Top of Data
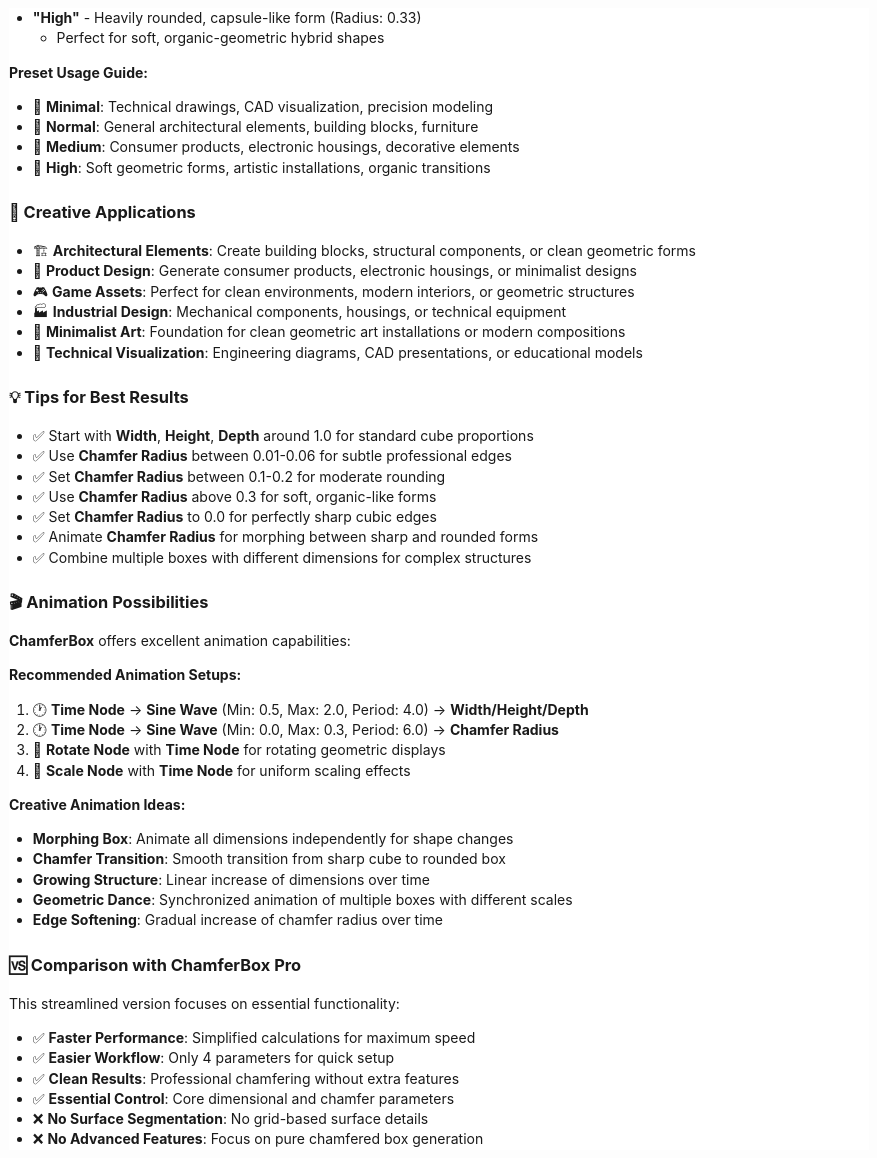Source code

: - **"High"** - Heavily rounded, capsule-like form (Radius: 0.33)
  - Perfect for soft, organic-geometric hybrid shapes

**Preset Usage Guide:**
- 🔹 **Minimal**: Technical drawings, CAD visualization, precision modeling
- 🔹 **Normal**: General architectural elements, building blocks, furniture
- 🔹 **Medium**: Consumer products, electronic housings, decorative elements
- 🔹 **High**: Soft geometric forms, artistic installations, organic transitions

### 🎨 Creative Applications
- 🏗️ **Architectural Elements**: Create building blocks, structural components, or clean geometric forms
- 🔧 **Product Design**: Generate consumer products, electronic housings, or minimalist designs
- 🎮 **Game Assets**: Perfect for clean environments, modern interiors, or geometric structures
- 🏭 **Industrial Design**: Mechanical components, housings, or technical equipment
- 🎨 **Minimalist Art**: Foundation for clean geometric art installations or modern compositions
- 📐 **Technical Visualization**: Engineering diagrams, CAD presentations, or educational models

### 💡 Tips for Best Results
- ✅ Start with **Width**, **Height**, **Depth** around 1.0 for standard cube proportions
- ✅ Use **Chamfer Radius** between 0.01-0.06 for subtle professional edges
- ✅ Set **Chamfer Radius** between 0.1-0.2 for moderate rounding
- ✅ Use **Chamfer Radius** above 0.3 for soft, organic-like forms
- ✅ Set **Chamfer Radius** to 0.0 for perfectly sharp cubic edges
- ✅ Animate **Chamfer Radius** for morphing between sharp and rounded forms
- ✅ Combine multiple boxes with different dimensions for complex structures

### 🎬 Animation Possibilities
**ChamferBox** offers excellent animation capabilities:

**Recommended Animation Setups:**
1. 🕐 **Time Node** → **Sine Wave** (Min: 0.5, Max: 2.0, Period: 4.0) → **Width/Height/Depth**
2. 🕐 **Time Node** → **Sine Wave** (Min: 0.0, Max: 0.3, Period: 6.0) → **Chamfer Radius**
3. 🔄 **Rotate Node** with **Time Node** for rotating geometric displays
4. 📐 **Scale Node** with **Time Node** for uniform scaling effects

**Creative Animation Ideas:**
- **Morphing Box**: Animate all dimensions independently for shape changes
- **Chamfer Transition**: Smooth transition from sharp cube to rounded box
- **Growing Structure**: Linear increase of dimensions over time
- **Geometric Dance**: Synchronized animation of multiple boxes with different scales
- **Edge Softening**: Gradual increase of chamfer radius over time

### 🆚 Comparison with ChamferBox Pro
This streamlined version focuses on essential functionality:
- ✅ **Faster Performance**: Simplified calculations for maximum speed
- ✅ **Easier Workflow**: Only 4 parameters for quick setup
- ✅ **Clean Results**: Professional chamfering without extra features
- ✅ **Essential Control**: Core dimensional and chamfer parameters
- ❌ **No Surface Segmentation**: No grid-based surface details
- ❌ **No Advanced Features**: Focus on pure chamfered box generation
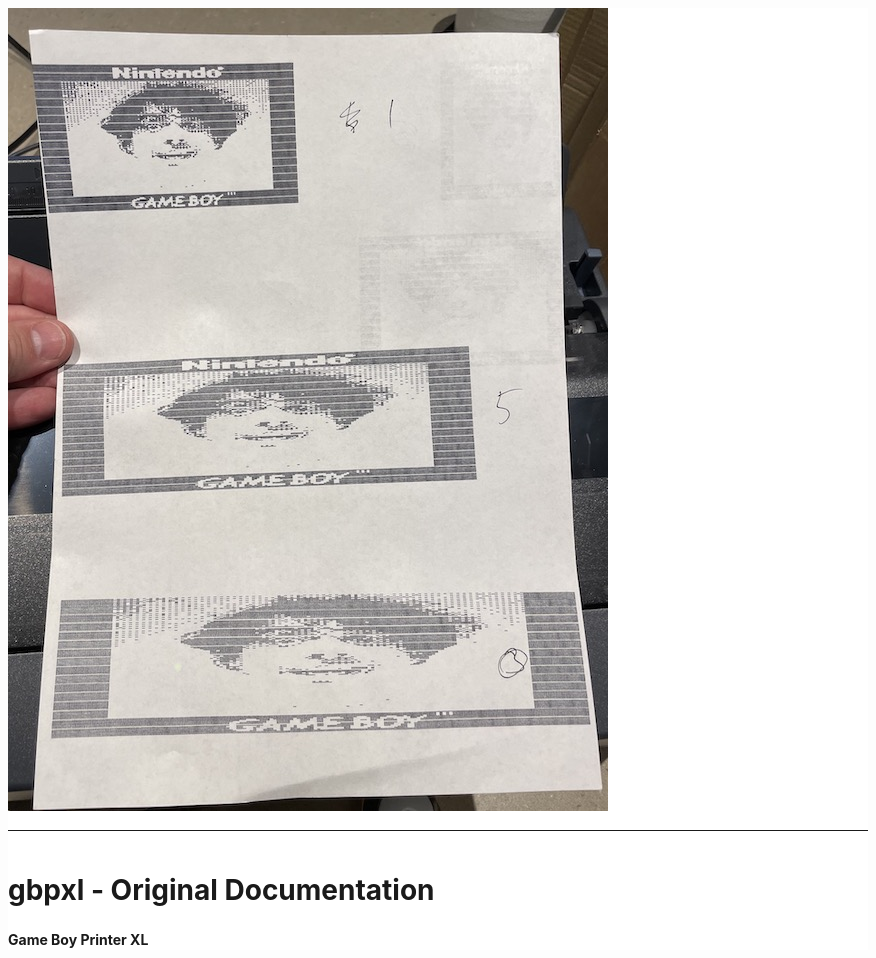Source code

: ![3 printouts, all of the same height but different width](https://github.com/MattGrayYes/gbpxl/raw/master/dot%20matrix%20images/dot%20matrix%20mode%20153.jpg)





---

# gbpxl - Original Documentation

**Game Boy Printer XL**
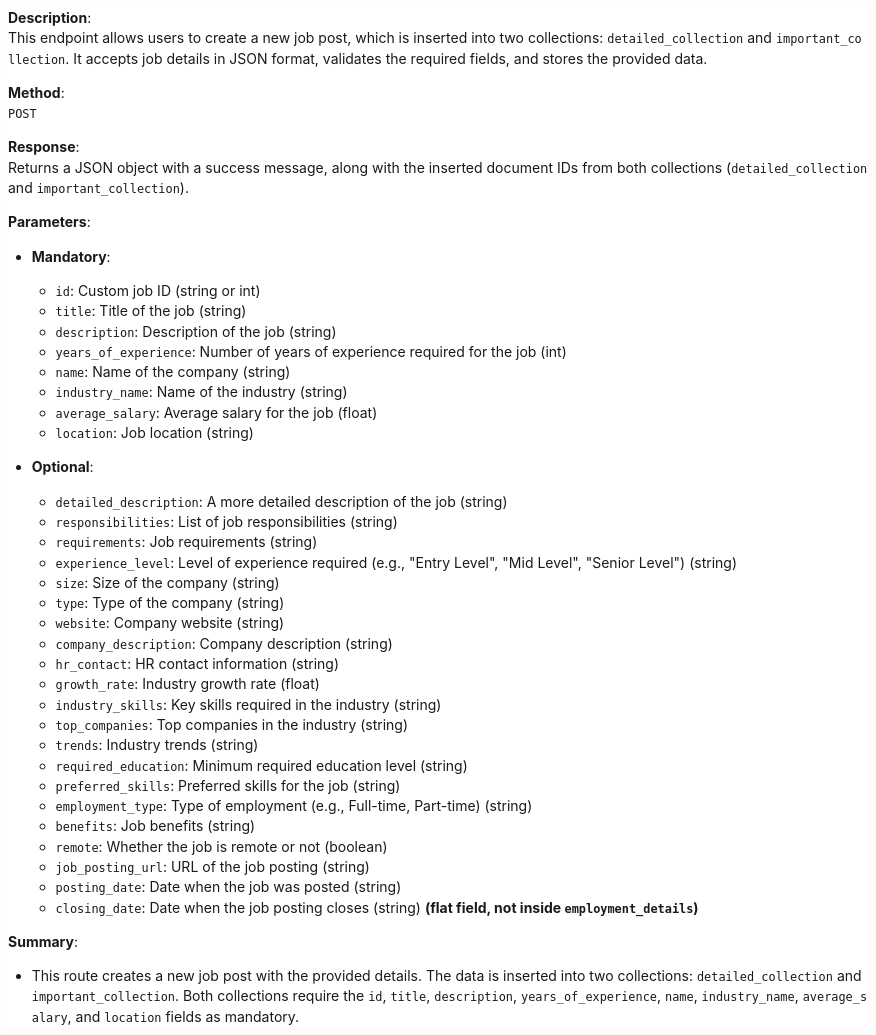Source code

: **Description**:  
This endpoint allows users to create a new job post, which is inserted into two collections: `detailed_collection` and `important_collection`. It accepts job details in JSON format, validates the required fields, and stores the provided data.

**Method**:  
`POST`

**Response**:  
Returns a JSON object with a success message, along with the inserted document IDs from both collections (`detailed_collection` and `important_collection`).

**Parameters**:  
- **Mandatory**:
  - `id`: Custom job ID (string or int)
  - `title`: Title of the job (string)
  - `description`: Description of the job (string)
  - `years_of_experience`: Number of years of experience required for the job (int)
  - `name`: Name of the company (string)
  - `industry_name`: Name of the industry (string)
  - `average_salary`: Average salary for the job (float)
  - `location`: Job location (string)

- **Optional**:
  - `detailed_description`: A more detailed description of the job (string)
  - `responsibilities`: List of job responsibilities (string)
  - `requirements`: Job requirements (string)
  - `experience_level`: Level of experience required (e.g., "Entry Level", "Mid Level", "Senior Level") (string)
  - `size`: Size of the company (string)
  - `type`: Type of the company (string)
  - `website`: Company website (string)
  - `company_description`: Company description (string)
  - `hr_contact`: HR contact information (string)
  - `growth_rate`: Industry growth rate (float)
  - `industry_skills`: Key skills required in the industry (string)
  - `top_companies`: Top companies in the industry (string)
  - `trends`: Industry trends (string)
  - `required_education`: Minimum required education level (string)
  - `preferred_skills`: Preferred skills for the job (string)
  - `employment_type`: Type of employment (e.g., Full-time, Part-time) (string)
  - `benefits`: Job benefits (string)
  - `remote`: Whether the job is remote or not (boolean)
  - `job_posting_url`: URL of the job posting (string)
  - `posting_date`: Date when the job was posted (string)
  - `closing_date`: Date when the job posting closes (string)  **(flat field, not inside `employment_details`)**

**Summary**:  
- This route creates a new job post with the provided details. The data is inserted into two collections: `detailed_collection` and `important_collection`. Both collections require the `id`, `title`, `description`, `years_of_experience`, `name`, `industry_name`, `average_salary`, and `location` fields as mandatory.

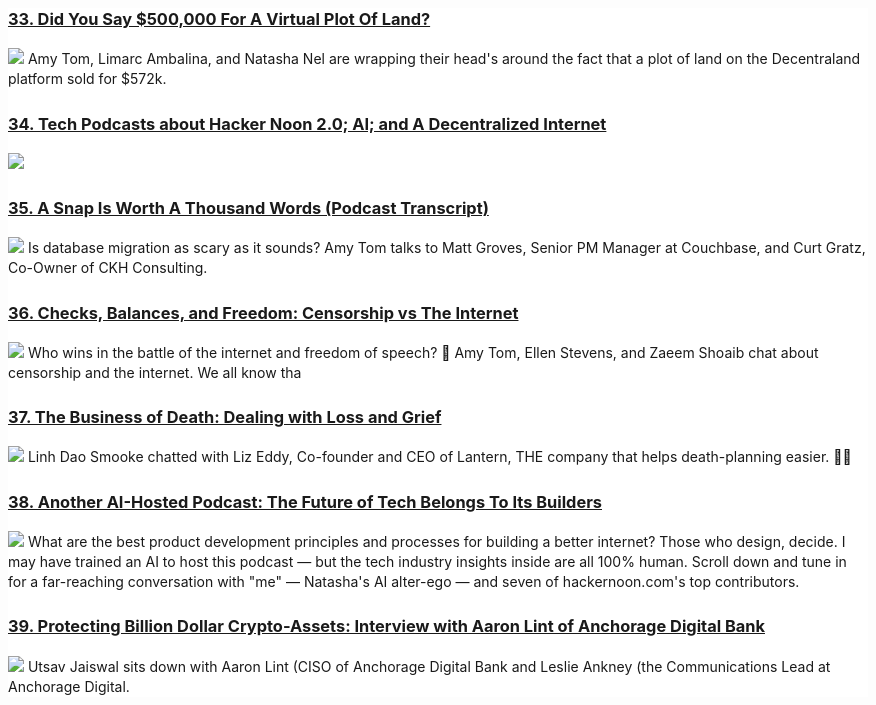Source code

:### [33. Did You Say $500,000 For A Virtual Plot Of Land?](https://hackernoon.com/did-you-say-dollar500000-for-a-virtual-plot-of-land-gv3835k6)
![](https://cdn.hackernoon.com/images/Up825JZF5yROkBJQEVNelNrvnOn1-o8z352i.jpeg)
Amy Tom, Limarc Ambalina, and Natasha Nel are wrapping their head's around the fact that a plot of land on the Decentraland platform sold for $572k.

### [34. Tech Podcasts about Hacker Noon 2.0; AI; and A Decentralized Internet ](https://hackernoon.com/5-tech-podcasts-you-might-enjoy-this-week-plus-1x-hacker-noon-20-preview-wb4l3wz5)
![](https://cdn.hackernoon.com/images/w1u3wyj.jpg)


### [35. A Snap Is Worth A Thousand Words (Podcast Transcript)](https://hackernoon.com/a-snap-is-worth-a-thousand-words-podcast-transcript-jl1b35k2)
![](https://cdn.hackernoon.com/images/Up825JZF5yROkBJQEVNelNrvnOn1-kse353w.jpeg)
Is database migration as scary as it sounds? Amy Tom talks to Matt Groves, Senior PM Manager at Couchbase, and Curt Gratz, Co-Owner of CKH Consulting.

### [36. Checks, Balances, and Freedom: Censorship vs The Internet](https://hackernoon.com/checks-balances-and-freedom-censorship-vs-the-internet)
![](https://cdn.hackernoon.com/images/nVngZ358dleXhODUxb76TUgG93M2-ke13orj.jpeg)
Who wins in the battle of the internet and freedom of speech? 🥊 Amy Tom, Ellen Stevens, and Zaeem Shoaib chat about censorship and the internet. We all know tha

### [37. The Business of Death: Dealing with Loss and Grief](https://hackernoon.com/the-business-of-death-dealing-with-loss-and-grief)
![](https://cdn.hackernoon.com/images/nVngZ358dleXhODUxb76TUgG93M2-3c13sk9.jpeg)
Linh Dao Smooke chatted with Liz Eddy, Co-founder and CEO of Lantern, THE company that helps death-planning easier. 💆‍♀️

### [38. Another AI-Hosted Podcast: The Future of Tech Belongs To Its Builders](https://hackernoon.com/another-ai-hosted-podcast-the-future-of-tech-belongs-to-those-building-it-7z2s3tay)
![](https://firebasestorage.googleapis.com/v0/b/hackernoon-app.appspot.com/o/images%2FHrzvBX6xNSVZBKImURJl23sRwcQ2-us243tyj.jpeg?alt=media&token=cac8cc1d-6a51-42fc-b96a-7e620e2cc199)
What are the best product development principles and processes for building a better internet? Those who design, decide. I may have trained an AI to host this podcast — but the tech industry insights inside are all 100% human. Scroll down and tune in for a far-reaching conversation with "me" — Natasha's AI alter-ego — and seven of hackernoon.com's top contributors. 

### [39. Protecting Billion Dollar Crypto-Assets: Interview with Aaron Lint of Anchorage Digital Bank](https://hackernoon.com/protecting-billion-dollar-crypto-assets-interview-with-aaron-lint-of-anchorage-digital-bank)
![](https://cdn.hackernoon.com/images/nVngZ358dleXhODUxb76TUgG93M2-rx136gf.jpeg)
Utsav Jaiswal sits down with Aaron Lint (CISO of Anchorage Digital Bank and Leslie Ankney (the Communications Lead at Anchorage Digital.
Bottom of Data
### Exercise
Put the lines of the items, from the start through the line containing "offers excellent animation", into a numbered list. Skip blank lines and leave the pictures out.

### Task answer
1. Source code
2. : - **"High"** - Heavily rounded, capsule-like form (Radius: 0.33)
3.   - Perfect for soft, organic-geometric hybrid shapes
4. **Preset Usage Guide:**
5. - 🔹 **Minimal**: Technical drawings, CAD visualization, precision modeling
6. - 🔹 **Normal**: General architectural elements, building blocks, furniture
7. - 🔹 **Medium**: Consumer products, electronic housings, decorative elements
8. - 🔹 **High**: Soft geometric forms, artistic installations, organic transitions
9. ### 🎨 Creative Applications
10. - 🏗️ **Architectural Elements**: Create building blocks, structural components, or clean geometric forms
11. - 🔧 **Product Design**: Generate consumer products, electronic housings, or minimalist designs
12. - 🎮 **Game Assets**: Perfect for clean environments, modern interiors, or geometric structures
13. - 🏭 **Industrial Design**: Mechanical components, housings, or technical equipment
14. - 🎨 **Minimalist Art**: Foundation for clean geometric art installations or modern compositions
15. - 📐 **Technical Visualization**: Engineering diagrams, CAD presentations, or educational models
16. ### 💡 Tips for Best Results
17. - ✅ Start with **Width**, **Height**, **Depth** around 1.0 for standard cube proportions
18. - ✅ Use **Chamfer Radius** between 0.01-0.06 for subtle professional edges
19. - ✅ Set **Chamfer Radius** between 0.1-0.2 for moderate rounding
20. - ✅ Use **Chamfer Radius** above 0.3 for soft, organic-like forms
21. - ✅ Set **Chamfer Radius** to 0.0 for perfectly sharp cubic edges
22. - ✅ Animate **Chamfer Radius** for morphing between sharp and rounded forms
23. - ✅ Combine multiple boxes with different dimensions for complex structures
24. ### 🎬 Animation Possibilities
25. **ChamferBox** offers excellent animation capabilities:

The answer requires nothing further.